# Directions:
Edit the passage about Christ Church Cathedral below, starting with "File Photo |" and going on through "of the Mississippi.", so that "marked" replaces "celebrated".

# Text block:
***

Christ Church Cathedral in downtown St. Louis opens its doors on weekdays and during weekend services to provide a place for the homeless to escape the summer heat.
File Photo | Nicholas Telep | St. Louis Public Radio
Christ Church Cathedral celebrated its 200th anniversary on Friday.

Christ Church Cathedral has been around longer than Missouri has been a state. 

The church celebrated its 200th anniversary on Friday and is known as the first Episcopal church west of the Mississippi.

Christ Church Cathedral was founded Nov. 1, 1819, by several people including explorer William Clark; the state’s first governor, Alexander McNair; U.S. Sen. Thomas Hart Benton; and St. Louis’ first mayor, William Carr Lane.

The Very Rev. Kathie Adams-Shepherd has been the dean of the church. She said the church’s commitment to God’s people is one reason the church has remained a staple in the community.

***

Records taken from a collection
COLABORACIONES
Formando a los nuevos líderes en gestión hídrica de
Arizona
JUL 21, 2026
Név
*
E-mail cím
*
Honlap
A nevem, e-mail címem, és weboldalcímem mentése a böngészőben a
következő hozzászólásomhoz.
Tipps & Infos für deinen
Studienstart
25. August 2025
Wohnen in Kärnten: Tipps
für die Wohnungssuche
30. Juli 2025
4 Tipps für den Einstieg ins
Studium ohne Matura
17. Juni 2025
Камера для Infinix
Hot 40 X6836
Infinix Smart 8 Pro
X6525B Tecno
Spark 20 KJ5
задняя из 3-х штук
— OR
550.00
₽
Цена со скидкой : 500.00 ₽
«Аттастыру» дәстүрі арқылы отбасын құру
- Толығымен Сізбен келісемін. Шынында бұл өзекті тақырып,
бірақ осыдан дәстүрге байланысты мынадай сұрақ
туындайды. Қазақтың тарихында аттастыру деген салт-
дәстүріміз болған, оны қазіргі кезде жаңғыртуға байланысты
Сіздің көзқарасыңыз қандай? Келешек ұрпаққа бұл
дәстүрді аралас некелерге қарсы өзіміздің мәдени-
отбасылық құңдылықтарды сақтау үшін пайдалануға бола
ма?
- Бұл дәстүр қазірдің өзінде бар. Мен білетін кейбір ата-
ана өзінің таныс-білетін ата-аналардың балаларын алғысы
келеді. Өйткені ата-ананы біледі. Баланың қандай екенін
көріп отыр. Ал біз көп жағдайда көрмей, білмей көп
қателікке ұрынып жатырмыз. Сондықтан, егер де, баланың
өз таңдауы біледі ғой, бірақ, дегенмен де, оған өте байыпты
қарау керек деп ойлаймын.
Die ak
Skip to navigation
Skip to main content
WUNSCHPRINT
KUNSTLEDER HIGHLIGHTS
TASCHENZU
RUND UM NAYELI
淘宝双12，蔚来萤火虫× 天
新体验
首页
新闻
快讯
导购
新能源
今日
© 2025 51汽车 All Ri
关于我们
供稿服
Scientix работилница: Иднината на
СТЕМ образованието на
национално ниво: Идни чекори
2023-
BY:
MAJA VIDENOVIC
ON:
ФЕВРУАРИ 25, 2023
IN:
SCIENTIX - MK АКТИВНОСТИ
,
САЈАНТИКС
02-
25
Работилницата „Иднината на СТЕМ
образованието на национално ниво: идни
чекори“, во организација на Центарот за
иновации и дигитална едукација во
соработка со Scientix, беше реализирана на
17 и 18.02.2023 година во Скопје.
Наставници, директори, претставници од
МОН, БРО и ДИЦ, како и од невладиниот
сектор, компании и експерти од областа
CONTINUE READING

***

# Result of this task:
File Photo | Nicholas Telep | St. Louis Public Radio
Christ Church Cathedral marked its 200th anniversary on Friday.

Christ Church Cathedral has been around longer than Missouri has been a state. 

The church marked its 200th anniversary on Friday and is known as the first Episcopal church west of the Mississippi.